Today is Slow Cooking Thursday, hosted by the lovely Sandra at Diary of a Stay at Home Mom . Share a recipe on your blog and go link it at her blog. Please come back and join me for Freezer Food Friday .
Serves 4 to 6.
1 lb. ground beef
3/4 cup chopped onions
1 (28-oz.) can diced tomatoes
2 (6-oz.) cans tomato paste
2 cups water
1 tbl. chopped parsley
2 tsps. salt
1 tsp. sugar
2 cloves minced garlic, or 1 tsp. garlic powder
1/2 tsp. black pepper
1 tsp. dried oregano leaves
8 ozs. lasagna noodles
1 lb. ricotta cheese
16 ozs. mozzarella cheese, shredded
1 cup grated Parmesan cheese
1. Brown ground beef and onions over medium-high heat on stove top.
2. Place in slow cooker and add tomatoes.

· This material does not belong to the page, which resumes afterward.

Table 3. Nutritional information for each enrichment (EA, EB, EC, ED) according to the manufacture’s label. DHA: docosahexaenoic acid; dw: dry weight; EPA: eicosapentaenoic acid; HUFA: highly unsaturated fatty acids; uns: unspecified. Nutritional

Tomatoes may be put through a blender if desired.
3. Add tomato paste, water, parsley, salt, sugar, garlic, pepper and oregano.

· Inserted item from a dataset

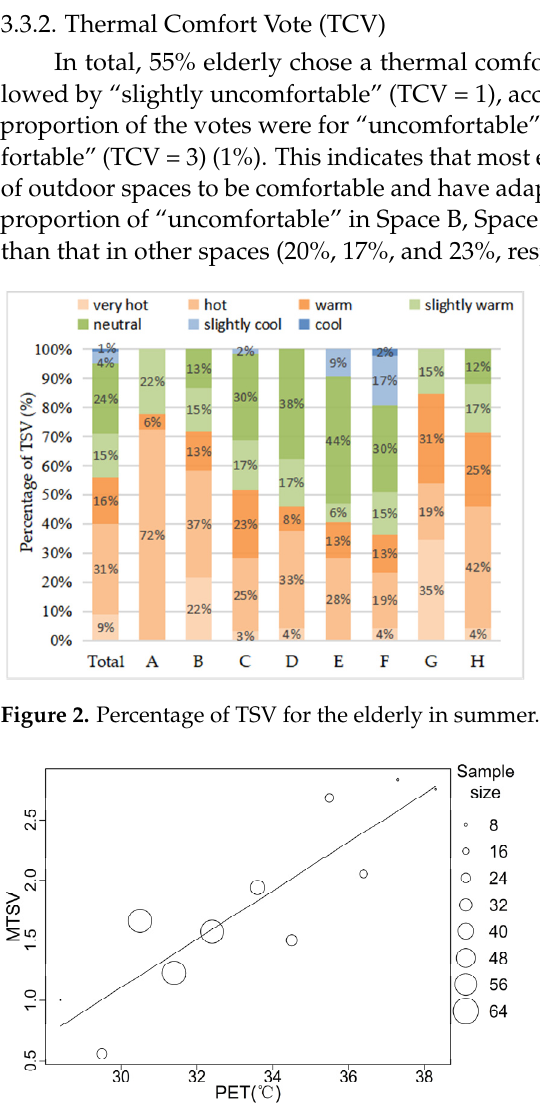
Figure 3. Correlation between MTSV and PET of the elderly in summer.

4. Cook on Low for 3 to 4 hours.
5. Cook lasagna as directed and drain. In 13x9x2-inch baking pan, spread 1 cup sauce. Alternate layers of lasagna noodles, sauce, ricotta, mozzarella and Parmesan cheeses.
6. Bake at 350 degrees 40 to 50 minutes until lightly browned and bubbling. Let stand for 15 minutes and cut into squares. Serve.